- Reducing the timeline for 5G infrastructure deployment by one year — which could be done by updating federal, state and local rules for infrastructure installation — could pump an additional $100 billion into the U.S. economy, according to a new analysis from Accenture commissioned by CTIA.
- The report looked at the impact of streamlining rules around small cells deployments, by creating new fee structures and aligning right-of-way requirements at different levels of government.
- Building out a 5G network will depend on the installation of 300,000 small cells, according to the report, making infrastructure requirements one of the biggest barriers to full-scale deployment.
As companies race to get their own 5G networks online, the U.S. is also competing with other countries to be the world leader in 5G. T-Mobile CEO John Legere made waves this spring when he told CNBC, "We are behind China" on 5G (although he promised that his company’s merger with Sprint would push the U.S. market forward). While companies are promising to have 5G active in some markets by the end of the year, they’re also looking for help wherever possible to ensure that small cells can be installed and used, including partnerships with cities like ones three companies struck with San Jose,CA to accelerate installation.

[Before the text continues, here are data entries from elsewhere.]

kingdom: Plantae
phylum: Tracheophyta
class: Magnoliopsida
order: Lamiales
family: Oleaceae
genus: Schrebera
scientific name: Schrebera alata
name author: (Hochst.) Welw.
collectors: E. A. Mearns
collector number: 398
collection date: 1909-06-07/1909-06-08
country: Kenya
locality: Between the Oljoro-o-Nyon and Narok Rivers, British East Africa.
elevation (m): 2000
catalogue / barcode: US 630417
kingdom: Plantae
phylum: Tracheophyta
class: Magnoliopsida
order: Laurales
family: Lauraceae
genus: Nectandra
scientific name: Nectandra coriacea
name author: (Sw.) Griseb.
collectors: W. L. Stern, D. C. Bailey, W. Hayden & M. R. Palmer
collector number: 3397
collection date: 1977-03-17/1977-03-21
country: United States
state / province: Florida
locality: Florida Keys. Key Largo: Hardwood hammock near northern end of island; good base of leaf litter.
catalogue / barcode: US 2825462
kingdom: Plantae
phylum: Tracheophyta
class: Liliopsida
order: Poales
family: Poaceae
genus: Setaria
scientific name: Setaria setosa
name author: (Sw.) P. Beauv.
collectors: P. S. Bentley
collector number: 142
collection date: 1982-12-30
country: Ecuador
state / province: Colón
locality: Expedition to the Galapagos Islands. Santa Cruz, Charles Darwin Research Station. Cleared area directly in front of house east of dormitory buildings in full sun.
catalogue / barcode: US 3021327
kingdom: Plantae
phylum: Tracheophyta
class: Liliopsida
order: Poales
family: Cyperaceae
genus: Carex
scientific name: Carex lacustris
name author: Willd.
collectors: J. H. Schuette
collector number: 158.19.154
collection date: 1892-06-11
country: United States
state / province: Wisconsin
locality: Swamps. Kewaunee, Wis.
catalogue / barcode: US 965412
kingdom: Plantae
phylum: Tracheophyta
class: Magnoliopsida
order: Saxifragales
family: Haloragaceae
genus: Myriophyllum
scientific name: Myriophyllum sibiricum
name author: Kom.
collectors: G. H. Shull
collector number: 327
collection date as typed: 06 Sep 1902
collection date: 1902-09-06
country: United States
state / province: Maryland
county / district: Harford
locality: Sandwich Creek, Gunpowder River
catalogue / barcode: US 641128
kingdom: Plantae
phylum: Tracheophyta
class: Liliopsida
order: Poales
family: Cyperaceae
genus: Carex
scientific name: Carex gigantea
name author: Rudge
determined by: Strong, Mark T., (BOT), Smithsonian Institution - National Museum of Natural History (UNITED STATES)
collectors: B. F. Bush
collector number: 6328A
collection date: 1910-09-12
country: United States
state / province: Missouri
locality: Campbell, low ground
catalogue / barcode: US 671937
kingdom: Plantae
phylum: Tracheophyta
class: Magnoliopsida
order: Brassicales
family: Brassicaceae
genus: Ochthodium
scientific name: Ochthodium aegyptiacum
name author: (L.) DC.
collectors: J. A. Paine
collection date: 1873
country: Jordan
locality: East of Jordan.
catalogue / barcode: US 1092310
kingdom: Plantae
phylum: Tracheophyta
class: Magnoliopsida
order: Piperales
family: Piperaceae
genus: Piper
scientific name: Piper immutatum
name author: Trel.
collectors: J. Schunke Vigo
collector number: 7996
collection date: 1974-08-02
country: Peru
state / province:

Meredith Attwell Baker, CTIA President and CEO, said in a statement the latest report illustrates "the importance of an updated federal framework to help accelerate small cell installations and boost economic activity in communities across the country." Updating infrastructure rules, she added, "is key to the United States winning the global race to 5G and unlocking the benefits that will come from the next generation of wireless."
The Federal Communications Commission (FCC) is taking steps to ease infrastructure delays, with a planned vote on a policy that would make it easier to put new attachments for 5G or other networks on utility poles. In a Medium post, FCC Chairman Ajit Pai said the streamlined "make ready" order, which allows companies to install new infrastructure on any pole, will "accelerate network buildout and make it easier for new entrants to provide more broadband competition." In August, the commission will also set the parameters to auction off high-band frequency spectrum for 5G deployment.
Besides offering faster wireless speeds to customers, 5G will help smart cities by increasing the number of antennas and thus wireless access for traffic lights, electric grids, connected cars and other infrastructure. A previous Accenture analysis found that the economic benefits of 5G could boost GDP by $500 billion, in part by boosting smart cities technology. Accelerating the growth of the network by relaxing infrastructure delays will help those benefits arrive even faster.